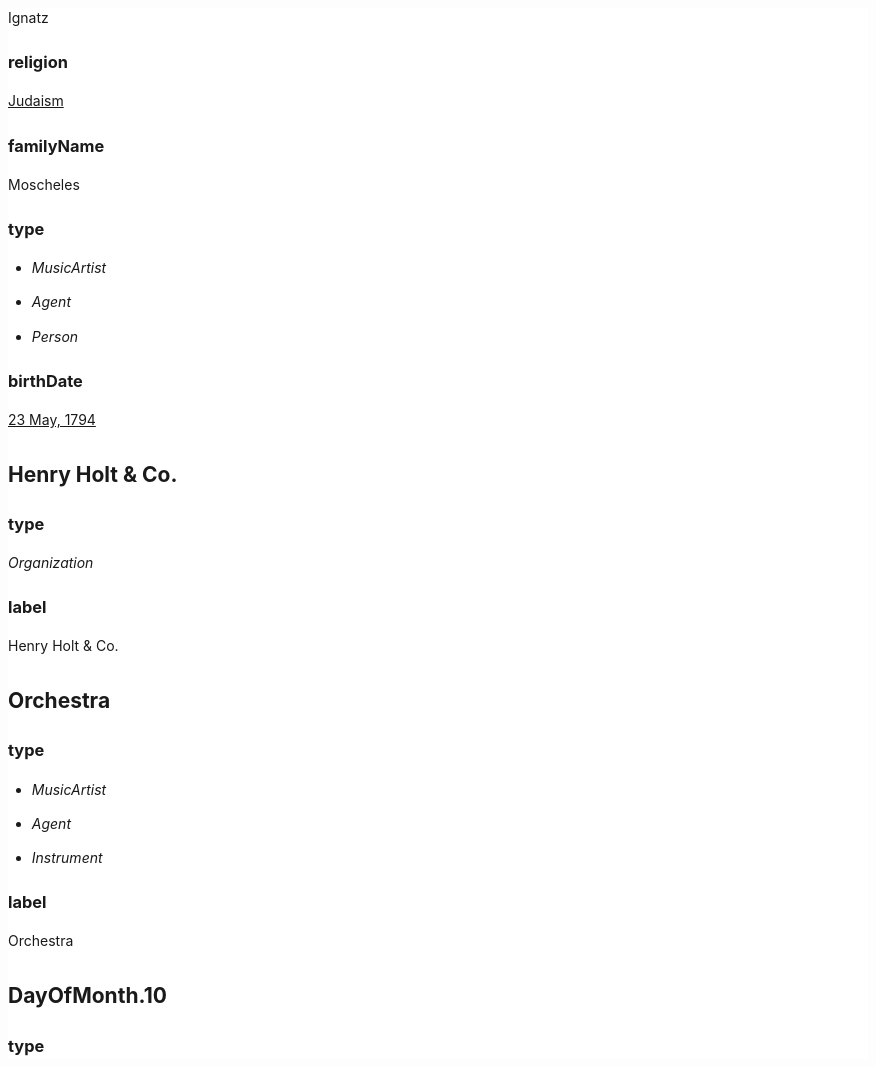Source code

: 
Ignatz

### religion


[Judaism](#Judaism)

### familyName


Moscheles

### type

 - *MusicArtist*

 - *Agent*

 - *Person*

### birthDate


[23 May, 1794](#23-May-1794)

## Henry Holt & Co.

### type


*Organization*

### label


Henry Holt & Co.

## Orchestra

### type

 - *MusicArtist*

 - *Agent*

 - *Instrument*

### label


Orchestra

## DayOfMonth.10

### type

_____

**WRITTEN TASK**
Give back every line of the material exactly as written, but not the pictures.

**TASK ANSWER**
Source code

: 
Ignatz

### religion


[Judaism](#Judaism)

### familyName


Moscheles

### type

 - *MusicArtist*

 - *Agent*

 - *Person*

### birthDate


[23 May, 1794](#23-May-1794)

## Henry Holt & Co.

### type


*Organization*

### label


Henry Holt & Co.

## Orchestra

### type

 - *MusicArtist*

 - *Agent*

 - *Instrument*

### label


Orchestra

## DayOfMonth.10

### type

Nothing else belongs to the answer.